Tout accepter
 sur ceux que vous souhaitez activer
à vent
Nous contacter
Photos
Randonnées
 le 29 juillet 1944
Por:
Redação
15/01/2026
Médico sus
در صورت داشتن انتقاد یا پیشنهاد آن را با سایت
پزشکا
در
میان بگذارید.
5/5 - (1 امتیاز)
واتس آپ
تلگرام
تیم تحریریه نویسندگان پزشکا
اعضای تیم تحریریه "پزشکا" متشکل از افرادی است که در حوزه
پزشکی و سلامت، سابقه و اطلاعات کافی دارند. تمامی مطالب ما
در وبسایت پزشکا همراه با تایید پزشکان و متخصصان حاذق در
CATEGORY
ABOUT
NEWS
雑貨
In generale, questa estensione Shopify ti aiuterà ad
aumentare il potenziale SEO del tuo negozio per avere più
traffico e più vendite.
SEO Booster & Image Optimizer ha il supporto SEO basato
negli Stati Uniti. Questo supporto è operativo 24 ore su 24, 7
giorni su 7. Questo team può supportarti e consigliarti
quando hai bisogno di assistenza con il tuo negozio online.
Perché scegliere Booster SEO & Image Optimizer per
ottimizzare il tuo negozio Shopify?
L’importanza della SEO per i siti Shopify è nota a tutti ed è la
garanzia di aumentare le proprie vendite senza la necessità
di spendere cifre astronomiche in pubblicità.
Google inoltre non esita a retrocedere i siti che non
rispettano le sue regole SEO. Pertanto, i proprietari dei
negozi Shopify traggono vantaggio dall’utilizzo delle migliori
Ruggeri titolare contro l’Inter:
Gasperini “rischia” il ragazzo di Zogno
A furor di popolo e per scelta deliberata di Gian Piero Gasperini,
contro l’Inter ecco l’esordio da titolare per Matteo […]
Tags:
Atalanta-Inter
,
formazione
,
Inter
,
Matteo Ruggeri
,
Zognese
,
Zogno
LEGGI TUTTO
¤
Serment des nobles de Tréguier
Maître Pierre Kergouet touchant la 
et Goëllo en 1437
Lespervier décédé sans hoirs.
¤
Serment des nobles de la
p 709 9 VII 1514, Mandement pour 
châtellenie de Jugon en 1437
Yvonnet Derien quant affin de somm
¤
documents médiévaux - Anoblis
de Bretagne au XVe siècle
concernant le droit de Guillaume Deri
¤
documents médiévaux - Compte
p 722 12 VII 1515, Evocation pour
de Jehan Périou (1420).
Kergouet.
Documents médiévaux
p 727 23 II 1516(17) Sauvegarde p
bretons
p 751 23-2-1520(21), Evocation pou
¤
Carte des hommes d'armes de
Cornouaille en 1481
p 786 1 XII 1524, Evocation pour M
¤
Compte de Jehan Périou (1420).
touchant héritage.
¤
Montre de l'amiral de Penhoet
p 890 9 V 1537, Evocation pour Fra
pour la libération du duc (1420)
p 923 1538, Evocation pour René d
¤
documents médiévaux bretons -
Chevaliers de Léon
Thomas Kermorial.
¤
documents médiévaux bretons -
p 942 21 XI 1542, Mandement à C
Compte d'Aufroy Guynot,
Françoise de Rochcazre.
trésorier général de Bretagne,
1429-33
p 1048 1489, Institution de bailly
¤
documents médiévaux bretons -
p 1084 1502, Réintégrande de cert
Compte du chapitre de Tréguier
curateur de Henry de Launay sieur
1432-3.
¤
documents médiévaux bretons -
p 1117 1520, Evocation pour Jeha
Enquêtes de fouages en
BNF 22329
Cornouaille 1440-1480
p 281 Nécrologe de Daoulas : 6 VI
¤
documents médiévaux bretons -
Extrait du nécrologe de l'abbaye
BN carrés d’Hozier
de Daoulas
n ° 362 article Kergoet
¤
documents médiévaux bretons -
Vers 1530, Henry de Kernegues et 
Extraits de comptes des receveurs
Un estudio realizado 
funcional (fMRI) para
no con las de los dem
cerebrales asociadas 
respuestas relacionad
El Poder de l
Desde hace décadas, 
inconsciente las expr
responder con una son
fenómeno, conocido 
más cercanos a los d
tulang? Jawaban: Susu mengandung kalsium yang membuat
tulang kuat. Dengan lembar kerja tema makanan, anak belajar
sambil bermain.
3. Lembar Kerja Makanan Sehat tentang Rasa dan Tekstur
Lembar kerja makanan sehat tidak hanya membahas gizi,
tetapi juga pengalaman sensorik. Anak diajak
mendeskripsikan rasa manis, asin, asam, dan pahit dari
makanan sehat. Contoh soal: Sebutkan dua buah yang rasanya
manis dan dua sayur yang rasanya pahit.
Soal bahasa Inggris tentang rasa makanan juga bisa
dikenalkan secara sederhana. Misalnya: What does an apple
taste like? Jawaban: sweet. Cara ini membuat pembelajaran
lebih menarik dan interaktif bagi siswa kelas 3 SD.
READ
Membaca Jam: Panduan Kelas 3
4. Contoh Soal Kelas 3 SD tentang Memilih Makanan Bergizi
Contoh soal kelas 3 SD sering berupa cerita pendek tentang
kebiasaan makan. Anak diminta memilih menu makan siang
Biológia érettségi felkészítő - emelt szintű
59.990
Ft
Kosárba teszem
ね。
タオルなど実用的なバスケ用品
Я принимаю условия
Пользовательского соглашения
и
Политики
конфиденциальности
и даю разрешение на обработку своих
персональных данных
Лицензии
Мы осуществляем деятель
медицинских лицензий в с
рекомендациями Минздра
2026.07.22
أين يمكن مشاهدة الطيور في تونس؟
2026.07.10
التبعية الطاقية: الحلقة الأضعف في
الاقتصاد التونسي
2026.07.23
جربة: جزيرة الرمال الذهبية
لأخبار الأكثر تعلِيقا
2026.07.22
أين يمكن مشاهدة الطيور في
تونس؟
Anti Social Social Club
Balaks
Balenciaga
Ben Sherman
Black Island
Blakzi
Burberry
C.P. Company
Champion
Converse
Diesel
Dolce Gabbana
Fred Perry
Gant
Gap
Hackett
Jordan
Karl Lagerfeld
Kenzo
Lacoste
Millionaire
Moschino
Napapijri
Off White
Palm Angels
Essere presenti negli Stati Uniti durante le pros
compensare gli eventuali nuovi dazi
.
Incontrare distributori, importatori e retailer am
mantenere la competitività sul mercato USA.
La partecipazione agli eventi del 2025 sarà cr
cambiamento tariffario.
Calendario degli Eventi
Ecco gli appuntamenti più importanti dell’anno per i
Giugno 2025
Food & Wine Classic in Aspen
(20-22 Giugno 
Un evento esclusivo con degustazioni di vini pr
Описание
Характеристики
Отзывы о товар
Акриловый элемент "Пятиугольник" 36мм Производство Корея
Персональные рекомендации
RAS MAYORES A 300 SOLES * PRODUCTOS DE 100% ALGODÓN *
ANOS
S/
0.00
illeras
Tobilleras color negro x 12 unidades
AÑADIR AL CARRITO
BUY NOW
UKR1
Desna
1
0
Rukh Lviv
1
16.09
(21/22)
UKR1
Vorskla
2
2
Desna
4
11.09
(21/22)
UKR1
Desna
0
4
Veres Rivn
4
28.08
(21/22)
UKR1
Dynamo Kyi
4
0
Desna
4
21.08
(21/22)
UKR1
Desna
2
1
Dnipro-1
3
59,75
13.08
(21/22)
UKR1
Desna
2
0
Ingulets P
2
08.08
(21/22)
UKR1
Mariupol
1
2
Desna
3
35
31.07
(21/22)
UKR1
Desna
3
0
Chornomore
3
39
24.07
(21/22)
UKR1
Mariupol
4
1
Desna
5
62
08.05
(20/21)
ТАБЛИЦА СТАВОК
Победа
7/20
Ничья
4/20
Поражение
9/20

######

— What needs to be done —
Copy each line of the records containing the string "Stati".

— Response to the task —
negli Stati Uniti. Questo supporto è operativo 24 ore su 24, 7
Essere presenti negli Stati Uniti durante le pros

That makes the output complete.